------ EXERCISE MATERIAL ------

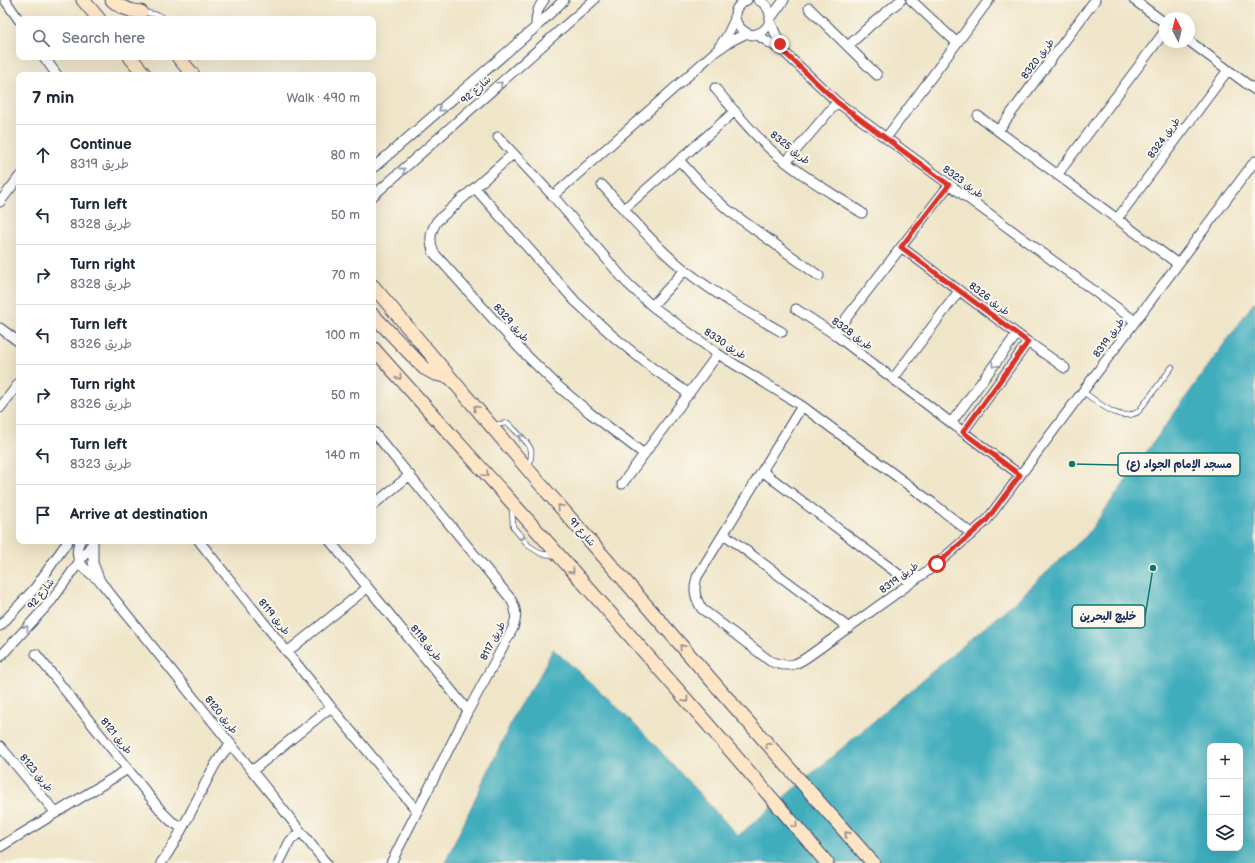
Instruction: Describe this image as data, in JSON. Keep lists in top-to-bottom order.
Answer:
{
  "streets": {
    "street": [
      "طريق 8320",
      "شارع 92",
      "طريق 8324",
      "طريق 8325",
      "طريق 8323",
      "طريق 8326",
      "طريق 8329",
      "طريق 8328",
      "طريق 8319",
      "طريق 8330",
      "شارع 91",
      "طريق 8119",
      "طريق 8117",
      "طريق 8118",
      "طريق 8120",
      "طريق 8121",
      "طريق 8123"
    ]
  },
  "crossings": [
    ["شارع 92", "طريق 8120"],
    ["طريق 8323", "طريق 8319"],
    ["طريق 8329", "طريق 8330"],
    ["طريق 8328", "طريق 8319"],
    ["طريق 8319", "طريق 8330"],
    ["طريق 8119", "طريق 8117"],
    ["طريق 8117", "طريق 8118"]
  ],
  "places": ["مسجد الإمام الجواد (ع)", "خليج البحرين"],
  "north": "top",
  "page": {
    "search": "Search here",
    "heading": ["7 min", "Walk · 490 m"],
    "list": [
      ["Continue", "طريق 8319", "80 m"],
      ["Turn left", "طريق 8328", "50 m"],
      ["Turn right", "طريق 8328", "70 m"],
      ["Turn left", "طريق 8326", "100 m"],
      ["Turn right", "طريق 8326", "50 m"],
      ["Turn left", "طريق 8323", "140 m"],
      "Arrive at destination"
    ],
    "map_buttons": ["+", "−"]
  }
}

------

**EXERCISE PROMPT:**
Transcribe the data word for word, with no images.

**OUTPUT FOR THIS EXERCISE:**
Instruction: Describe this image as data, in JSON. Keep lists in top-to-bottom order.
Answer:
{
  "streets": {
    "street": [
      "طريق 8320",
      "شارع 92",
      "طريق 8324",
      "طريق 8325",
      "طريق 8323",
      "طريق 8326",
      "طريق 8329",
      "طريق 8328",
      "طريق 8319",
      "طريق 8330",
      "شارع 91",
      "طريق 8119",
      "طريق 8117",
      "طريق 8118",
      "طريق 8120",
      "طريق 8121",
      "طريق 8123"
    ]
  },
  "crossings": [
    ["شارع 92", "طريق 8120"],
    ["طريق 8323", "طريق 8319"],
    ["طريق 8329", "طريق 8330"],
    ["طريق 8328", "طريق 8319"],
    ["طريق 8319", "طريق 8330"],
    ["طريق 8119", "طريق 8117"],
    ["طريق 8117", "طريق 8118"]
  ],
  "places": ["مسجد الإمام الجواد (ع)", "خليج البحرين"],
  "north": "top",
  "page": {
    "search": "Search here",
    "heading": ["7 min", "Walk · 490 m"],
    "list": [
      ["Continue", "طريق 8319", "80 m"],
      ["Turn left", "طريق 8328", "50 m"],
      ["Turn right", "طريق 8328", "70 m"],
      ["Turn left", "طريق 8326", "100 m"],
      ["Turn right", "طريق 8326", "50 m"],
      ["Turn left", "طريق 8323", "140 m"],
      "Arrive at destination"
    ],
    "map_buttons": ["+", "−"]
  }
}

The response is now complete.